* _Page text_
============================================================

The Vapoursynth filter is faster and should yield the same results.
FFT3DGPU is
hardware accelerated and uses a similar (but not the same) algorithm. It is significantly faster but
less precise in terms of detail retention and possibly blurring areas. Contra-sharpening can be used to
prevent the latter. The filter is available for Avisynth and Vapoursynth without major differences.
sigma = 0.5; 489KB
sigma = 4; 323KB
2. Non-local means based (KNLMeans, TNLMeans)
The non-local means family consists of solid denoisers which are particularly appealing due to their
highly optimized GPU/OpenCL implementations, which allow them to be run without any significant speed
penalty.
Using the GPU also circumvents Avisynth's limitation to one thread, similar to FFT3DGPU.
Because of
this, there is no reason to use the "regular" (CPU) version unless your encoding rig does not have a GPU. K
NL can remove a lot of noise while still retaining quite a
lot of detail (although less than dft or BM3D). It might be a good option for older anime, which tend
to have a lot of grain (often added as part of the Blu-ray "remastering" process) but not many fine
details. When a fast (hardware accelerated) and strong denoiser is needed, I'd generally recommend using
KNL rather than FFT3D.

============================================================

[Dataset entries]

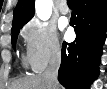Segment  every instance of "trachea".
<instances>
[{"label":"trachea","instance_id":"3493384b","mask_svg":"<svg viewBox=\"0 0 107 89\" xmlns=\"http://www.w3.org/2000/svg\"><path fill=\"white\" fill-rule=\"evenodd\" d=\"M72 0H67V4H72Z\"/></svg>","mask_w":107,"mask_h":89}]
</instances>
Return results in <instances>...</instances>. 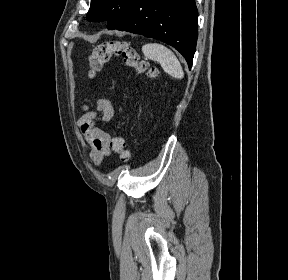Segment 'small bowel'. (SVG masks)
Returning a JSON list of instances; mask_svg holds the SVG:
<instances>
[{"label": "small bowel", "mask_w": 288, "mask_h": 280, "mask_svg": "<svg viewBox=\"0 0 288 280\" xmlns=\"http://www.w3.org/2000/svg\"><path fill=\"white\" fill-rule=\"evenodd\" d=\"M97 110L99 114L85 108L78 125L90 147V158L96 165H100L111 152V137L96 125L97 123L100 125L108 124L114 117L115 109L111 100L100 98L97 100Z\"/></svg>", "instance_id": "1"}]
</instances>
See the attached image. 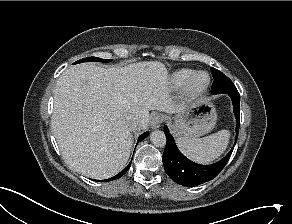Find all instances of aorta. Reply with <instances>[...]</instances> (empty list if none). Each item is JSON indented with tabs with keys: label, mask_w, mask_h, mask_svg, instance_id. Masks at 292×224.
<instances>
[{
	"label": "aorta",
	"mask_w": 292,
	"mask_h": 224,
	"mask_svg": "<svg viewBox=\"0 0 292 224\" xmlns=\"http://www.w3.org/2000/svg\"><path fill=\"white\" fill-rule=\"evenodd\" d=\"M150 140L156 147H164L166 145V135L160 130L153 131L150 134Z\"/></svg>",
	"instance_id": "obj_1"
}]
</instances>
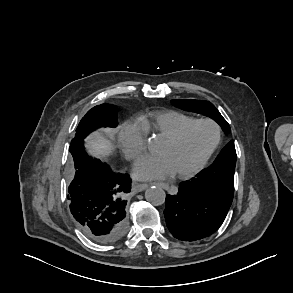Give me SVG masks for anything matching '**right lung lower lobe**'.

============================================================

* _Exercise brief_
Return the passage on video denoisers in full, word for word. Work only from the passage on video denoisers and leave the material aside.

* _Full response_
The Vapoursynth filter is faster and should yield the same results.
FFT3DGPU is
hardware accelerated and uses a similar (but not the same) algorithm. It is significantly faster but
less precise in terms of detail retention and possibly blurring areas. Contra-sharpening can be used to
prevent the latter. The filter is available for Avisynth and Vapoursynth without major differences.
sigma = 0.5; 489KB
sigma = 4; 323KB
2. Non-local means based (KNLMeans, TNLMeans)
The non-local means family consists of solid denoisers which are particularly appealing due to their
highly optimized GPU/OpenCL implementations, which allow them to be run without any significant speed
penalty.
Using the GPU also circumvents Avisynth's limitation to one thread, similar to FFT3DGPU.
Because of
this, there is no reason to use the "regular" (CPU) version unless your encoding rig does not have a GPU. K
NL can remove a lot of noise while still retaining quite a
lot of detail (although less than dft or BM3D). It might be a good option for older anime, which tend
to have a lot of grain (often added as part of the Blu-ray "remastering" process) but not many fine
details. When a fast (hardware accelerated) and strong denoiser is needed, I'd generally recommend using
KNL rather than FFT3D.